U.S Secretary Urged to Reinstate Gertler Sanctions Over DR Congo Deal

Treasury Secretary Janet Yellen is being urged by a number of lawmakers in the Democratic House to reverse the Trump administration’s decision in its final days to lift sanctions against Israeli billionaire Dan Gertler.

The U.S. sanctioned Gertler and his companies in 2017 in the Democratic Republic of Congo, one of the world’s poorest nations, for allegedly illicit mining and oil transactions. But in his final days in office, President Donald Trump’s Secretary of the Treasury, Steven Mnuchin, issued a license to allow Gertler and his firms to resume business by January 2022.
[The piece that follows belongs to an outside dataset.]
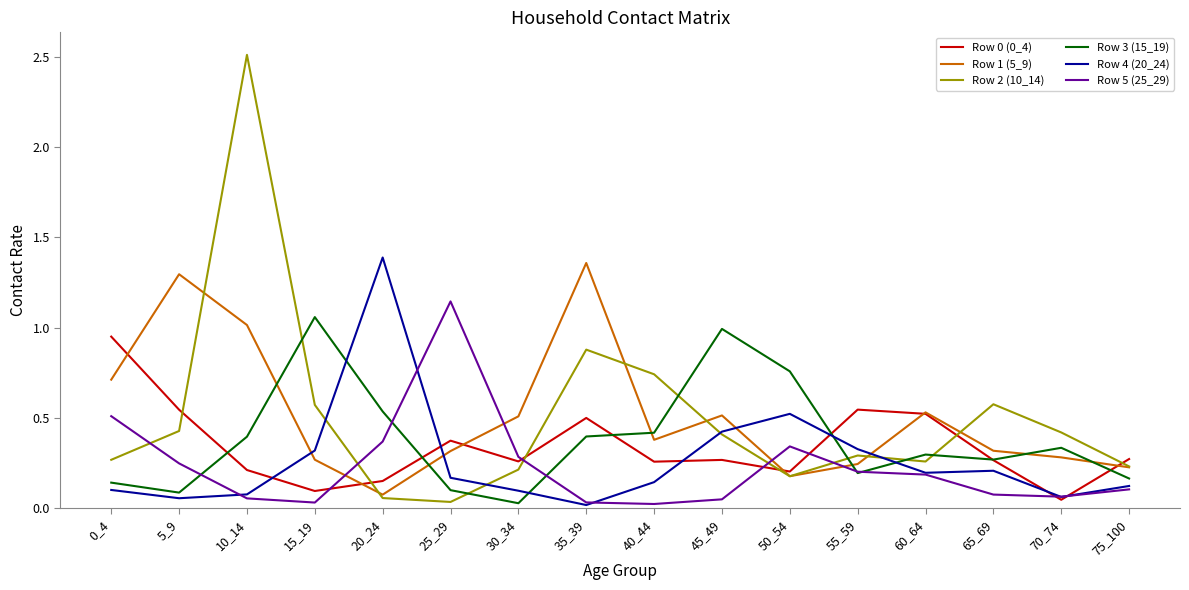

How many lines are shown in the chart?

6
Representatives Karen Bass and Gregory Meeks from the House Foreign Affairs Committee wrote to Yellen in a letter Wednesday, “We strongly encourage you to revoke this license as soon as possible”.

Gertler served as a middleman between multinational corporations and the Congolese state and on behalf of former President Joseph Kabila at the time of Gertler’s sanctioning, Treasury said.

Gertler recruited high-profile defense lawyer Alan Dershowitz and former FBI director Louis Freeh to lobby the U.S. government to remove him from the list of sanctions. In his first impeachment hearing, Dershowitz also represented Trump.

Lawmakers Bass and Meeks say that the license received by Gertler “appears to have almost entirely bypassed established inter-agency procedures,” adding that Treasury did not show how Gertler displayed contrition in return for penalty relief.

Signed on Jan. 15, the license allows Gertler and his businesses to resume business at least before the license expires. Andrea Gacki, a long-time civil servant who is the director of the Office of Foreign Assets Management, approved it.

“In fact, the publicly available evidence demonstrates the opposite is true. Since being sanctioned, he has created shell companies, opened accounts with tiny financial institutions in the DRC over which he maintains control, and received pay in foreign currencies to circumvent our laws,” they said

A Gertler spokesman did not immediately respond to an email requesting comment, but last week, according to Bloomberg in a statement, that we will introduce and enforce the most rigorous anti-bribery and anti-corruption policies and initiatives across all our global practices prior to participating in any previously prohibited activities.